(READING PASSAGE begins)

Damián Macaluso

Personal information
- Full name: Damián Macaluso Rojas
- Date of birth: 9 March 1980 (age 45)
- Place of birth: Montevideo, Uruguay
- Height: 1.81 m (5 ft 11 in)
- Position: Centre back

Team information
- Current team: Peñarol (youth coach)

Senior career*
- Years: Team / Apps / (Gls)
- 1997–1998: Central Español
- 1999: Racing Montevideo
- 1999–2000: Sampdoria / 0 / (0)
- 2000–2001: Catania / 7 / (0)
- 2001–2002: Bella Vista / 23 / (1)
- 2003: Central Español / 5 / (0)
- 2003–2004: Cobán Imperial / 22 / (1)
- 2004–2005: Venezia / 30 / (0)
- 2005–2006: Sambenedettese / 30 / (1)
- 2006–2010: AS Nancy / 59 / (4)
- 2010–2011: Veracruz / 30 / (2)
- 2011–2012: Gimnasia LP / 23 / (1)
- 2012–2015: Peñarol / 47 / (4)
- 2015–2016: Liverpool Montevideo / 24 / (0)
- 2016–2017: Juventud / 31 / (2)
- 2017–2020: Montevideo Wanderers / 66 / (4)

Managerial career
- 2022–: Peñarol (youth)

= Damián Macaluso =

Uruguayan footballer (born 1980)

Damián Macaluso Rojas (born 9 March 1980) is a Uruguayan football coach and a former player of Spanish and Italian descent who is the youth coach with Peñarol. He played as a defender.

Before joining AS Nancy in summer 2006, he also played for Racing Club de Montevideo, Club Atlético River Plate (Uruguay). He played in Guatemala for Cobán Imperial and helped them win the 2004 Clausura tournament.

In June 2012 he signed with Peñarol.

(READING PASSAGE ends)
(EXTRACTED RECORDS begins)

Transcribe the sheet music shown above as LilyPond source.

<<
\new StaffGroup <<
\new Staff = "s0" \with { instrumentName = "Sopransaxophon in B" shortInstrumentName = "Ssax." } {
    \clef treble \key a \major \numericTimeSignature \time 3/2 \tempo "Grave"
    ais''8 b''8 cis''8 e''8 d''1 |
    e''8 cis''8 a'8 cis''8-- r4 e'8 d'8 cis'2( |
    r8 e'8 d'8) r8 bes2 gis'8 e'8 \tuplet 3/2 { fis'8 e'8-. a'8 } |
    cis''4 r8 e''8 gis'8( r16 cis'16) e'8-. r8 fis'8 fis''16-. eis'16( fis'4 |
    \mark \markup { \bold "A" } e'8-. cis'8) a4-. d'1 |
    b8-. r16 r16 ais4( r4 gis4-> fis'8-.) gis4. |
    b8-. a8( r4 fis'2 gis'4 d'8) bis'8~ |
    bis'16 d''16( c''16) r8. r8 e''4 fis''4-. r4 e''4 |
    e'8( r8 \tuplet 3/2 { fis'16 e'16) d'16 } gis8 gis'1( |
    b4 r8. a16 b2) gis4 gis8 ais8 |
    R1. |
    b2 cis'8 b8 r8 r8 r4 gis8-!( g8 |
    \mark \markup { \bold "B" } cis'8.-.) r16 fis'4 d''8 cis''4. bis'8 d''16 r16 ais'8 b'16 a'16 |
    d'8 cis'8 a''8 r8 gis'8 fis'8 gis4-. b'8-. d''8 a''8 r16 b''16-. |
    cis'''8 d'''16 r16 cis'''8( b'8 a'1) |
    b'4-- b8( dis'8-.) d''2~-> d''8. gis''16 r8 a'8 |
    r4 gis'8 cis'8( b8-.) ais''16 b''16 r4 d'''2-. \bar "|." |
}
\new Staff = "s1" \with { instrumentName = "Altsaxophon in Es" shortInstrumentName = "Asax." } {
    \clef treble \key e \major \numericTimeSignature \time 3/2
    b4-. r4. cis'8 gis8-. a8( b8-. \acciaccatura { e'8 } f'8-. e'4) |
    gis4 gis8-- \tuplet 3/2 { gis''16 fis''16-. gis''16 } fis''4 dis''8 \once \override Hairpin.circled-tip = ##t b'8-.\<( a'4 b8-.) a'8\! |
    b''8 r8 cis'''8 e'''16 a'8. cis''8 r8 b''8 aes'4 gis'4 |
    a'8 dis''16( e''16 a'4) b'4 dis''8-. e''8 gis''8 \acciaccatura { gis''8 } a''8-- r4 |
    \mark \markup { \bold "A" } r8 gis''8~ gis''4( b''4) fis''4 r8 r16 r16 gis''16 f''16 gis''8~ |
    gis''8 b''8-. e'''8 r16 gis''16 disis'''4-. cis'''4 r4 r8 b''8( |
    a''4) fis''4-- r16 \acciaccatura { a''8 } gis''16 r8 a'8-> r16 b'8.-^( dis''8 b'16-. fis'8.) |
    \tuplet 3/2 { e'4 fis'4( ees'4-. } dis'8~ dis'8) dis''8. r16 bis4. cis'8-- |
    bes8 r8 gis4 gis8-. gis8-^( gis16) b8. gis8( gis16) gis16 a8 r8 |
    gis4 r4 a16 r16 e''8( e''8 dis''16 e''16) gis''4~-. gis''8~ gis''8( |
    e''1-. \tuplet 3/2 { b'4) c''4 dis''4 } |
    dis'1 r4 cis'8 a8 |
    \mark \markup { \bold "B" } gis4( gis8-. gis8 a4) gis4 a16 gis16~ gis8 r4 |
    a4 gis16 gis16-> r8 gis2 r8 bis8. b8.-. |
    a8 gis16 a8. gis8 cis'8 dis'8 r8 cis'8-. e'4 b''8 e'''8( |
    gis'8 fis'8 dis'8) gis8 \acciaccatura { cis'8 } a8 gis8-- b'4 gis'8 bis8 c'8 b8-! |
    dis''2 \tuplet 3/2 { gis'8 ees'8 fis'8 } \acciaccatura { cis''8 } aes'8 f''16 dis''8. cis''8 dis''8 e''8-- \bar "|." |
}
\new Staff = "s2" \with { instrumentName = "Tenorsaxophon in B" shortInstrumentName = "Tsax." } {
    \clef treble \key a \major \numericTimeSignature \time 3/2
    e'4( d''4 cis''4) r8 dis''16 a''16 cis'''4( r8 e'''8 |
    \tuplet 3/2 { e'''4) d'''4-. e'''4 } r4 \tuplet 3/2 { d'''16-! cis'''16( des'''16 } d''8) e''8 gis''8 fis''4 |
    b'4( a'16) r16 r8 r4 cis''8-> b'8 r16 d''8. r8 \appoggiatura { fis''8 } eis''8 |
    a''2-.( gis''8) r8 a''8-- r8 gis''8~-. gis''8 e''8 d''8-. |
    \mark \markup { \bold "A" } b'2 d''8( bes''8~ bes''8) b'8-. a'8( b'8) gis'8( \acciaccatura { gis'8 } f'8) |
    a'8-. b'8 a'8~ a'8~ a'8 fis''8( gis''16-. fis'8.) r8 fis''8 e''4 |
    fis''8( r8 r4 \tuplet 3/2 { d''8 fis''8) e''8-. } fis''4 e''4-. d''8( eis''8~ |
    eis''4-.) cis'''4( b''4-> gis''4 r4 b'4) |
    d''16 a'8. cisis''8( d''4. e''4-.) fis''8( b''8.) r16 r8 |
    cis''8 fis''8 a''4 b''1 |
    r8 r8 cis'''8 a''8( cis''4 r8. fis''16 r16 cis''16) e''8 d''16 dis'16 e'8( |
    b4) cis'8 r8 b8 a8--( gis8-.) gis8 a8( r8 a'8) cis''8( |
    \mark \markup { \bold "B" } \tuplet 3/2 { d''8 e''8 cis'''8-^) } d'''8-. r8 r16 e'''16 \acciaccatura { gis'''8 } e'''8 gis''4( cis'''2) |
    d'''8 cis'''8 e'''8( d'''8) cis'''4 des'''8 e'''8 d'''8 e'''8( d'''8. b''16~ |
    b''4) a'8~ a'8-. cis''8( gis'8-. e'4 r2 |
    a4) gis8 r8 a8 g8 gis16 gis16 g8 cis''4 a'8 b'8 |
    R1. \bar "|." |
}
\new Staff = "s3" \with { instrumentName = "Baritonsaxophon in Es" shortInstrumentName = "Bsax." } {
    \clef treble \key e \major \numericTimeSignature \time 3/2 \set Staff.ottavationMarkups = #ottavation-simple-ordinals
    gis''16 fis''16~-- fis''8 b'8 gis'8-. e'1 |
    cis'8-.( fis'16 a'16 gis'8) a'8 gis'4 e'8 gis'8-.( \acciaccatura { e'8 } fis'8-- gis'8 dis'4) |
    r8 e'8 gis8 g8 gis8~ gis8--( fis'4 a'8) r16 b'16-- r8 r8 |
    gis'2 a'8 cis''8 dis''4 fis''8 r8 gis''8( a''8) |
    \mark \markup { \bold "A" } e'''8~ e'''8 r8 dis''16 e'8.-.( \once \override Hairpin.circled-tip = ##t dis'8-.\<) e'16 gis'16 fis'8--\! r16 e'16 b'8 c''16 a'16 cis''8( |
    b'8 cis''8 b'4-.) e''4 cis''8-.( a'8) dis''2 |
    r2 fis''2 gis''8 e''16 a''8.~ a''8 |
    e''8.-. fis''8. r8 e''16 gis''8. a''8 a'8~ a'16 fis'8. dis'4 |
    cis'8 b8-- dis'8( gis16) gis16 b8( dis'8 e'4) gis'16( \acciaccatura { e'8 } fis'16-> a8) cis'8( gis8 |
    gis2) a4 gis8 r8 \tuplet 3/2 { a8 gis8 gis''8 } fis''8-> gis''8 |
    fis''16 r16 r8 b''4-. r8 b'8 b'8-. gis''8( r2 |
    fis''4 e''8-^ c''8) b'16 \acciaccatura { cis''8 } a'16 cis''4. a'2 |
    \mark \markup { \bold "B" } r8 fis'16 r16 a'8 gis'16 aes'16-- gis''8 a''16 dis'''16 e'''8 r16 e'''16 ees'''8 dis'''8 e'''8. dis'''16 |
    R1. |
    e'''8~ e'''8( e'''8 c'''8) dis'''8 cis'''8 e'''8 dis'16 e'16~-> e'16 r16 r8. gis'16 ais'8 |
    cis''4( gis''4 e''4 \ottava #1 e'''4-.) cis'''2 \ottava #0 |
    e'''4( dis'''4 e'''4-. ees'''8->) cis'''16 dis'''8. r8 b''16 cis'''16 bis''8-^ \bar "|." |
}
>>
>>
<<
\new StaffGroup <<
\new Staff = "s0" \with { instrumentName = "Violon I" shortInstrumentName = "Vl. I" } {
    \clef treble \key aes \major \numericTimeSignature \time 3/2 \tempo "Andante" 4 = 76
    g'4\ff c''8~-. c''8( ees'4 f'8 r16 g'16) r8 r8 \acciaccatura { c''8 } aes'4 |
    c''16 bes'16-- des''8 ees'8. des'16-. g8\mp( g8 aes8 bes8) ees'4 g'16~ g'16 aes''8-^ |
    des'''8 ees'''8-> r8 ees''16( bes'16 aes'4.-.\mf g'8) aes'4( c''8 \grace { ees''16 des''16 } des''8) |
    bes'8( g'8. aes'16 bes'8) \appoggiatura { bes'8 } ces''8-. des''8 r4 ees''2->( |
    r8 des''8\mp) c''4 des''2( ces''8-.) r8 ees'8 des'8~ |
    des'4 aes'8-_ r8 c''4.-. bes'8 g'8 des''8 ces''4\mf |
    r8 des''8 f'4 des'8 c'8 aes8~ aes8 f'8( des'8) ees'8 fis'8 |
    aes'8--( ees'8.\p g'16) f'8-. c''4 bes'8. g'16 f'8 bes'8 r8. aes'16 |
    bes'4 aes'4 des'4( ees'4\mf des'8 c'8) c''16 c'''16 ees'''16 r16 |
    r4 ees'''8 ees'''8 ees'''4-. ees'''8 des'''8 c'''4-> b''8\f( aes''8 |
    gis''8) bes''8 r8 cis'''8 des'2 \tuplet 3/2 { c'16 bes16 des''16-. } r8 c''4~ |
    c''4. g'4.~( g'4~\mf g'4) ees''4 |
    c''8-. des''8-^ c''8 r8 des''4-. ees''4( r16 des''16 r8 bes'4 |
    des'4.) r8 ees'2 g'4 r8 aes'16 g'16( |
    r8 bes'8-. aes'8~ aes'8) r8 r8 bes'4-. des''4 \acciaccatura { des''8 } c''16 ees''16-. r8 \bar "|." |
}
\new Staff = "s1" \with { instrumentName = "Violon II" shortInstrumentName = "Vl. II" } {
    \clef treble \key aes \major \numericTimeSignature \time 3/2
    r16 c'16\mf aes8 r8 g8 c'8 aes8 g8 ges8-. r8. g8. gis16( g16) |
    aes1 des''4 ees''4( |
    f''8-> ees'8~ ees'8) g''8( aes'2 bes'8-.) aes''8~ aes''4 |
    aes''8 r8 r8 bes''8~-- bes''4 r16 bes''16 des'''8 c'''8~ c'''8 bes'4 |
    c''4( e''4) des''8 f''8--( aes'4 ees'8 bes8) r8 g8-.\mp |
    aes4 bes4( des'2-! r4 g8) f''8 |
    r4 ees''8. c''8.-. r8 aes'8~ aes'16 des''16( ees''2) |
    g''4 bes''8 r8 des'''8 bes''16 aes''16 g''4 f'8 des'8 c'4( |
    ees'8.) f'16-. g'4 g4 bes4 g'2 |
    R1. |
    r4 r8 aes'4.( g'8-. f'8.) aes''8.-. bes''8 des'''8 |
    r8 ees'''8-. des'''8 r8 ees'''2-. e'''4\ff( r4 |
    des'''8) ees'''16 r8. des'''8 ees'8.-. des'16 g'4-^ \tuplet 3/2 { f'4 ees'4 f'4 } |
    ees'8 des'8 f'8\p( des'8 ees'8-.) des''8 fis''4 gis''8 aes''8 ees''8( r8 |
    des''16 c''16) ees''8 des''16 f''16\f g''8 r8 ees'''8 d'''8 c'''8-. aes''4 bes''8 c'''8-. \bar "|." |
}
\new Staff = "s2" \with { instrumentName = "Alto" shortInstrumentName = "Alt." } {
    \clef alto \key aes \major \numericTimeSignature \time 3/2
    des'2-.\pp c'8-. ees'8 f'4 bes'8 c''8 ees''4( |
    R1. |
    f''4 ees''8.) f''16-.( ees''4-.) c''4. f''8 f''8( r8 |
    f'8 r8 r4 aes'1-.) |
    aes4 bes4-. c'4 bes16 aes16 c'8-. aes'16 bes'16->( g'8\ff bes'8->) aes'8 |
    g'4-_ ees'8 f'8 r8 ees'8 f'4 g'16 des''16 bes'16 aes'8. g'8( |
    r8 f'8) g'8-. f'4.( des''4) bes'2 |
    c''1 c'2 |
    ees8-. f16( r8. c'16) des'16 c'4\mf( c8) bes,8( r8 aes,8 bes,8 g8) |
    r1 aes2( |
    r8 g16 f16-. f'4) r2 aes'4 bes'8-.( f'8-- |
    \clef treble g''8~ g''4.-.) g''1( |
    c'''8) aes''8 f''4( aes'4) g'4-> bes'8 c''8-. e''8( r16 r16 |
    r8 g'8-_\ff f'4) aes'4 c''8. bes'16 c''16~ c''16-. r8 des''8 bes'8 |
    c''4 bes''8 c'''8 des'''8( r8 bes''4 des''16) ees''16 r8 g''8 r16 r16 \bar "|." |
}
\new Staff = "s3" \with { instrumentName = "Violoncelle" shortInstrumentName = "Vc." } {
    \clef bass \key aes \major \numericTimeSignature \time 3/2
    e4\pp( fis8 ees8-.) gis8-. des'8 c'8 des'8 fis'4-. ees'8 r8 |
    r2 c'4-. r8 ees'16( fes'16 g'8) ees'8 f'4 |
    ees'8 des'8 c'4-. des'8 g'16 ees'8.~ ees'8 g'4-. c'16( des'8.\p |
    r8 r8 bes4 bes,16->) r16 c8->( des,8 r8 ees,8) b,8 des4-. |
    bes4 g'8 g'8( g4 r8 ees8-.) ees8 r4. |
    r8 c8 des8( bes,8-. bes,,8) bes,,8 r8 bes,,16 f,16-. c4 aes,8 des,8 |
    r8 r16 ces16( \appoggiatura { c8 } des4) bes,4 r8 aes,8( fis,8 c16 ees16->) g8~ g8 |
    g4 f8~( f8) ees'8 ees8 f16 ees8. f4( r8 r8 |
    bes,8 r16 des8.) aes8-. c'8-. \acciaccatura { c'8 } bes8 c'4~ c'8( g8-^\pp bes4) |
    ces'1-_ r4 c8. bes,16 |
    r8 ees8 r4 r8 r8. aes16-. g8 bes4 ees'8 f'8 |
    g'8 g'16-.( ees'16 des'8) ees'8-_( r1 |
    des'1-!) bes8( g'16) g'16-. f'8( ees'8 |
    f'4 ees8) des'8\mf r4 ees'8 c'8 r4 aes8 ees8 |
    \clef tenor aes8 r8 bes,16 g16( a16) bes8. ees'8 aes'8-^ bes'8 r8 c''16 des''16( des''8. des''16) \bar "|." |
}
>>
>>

(EXTRACTED RECORDS ends)

- [EXERCISE PROMPT] Copy out the part of the Damián Macaluso text that begins with "- 2010–2011: Veracruz" and ends with "footballer (born 1980)", renaming "Uruguayan footballer" to "Uruguayan football coach" wherever it appears.

- [TASK OUTPUT]
- 2010–2011: Veracruz / 30 / (2)
- 2011–2012: Gimnasia LP / 23 / (1)
- 2012–2015: Peñarol / 47 / (4)
- 2015–2016: Liverpool Montevideo / 24 / (0)
- 2016–2017: Juventud / 31 / (2)
- 2017–2020: Montevideo Wanderers / 66 / (4)

Managerial career
- 2022–: Peñarol (youth)

= Damián Macaluso =

Uruguayan football coach (born 1980)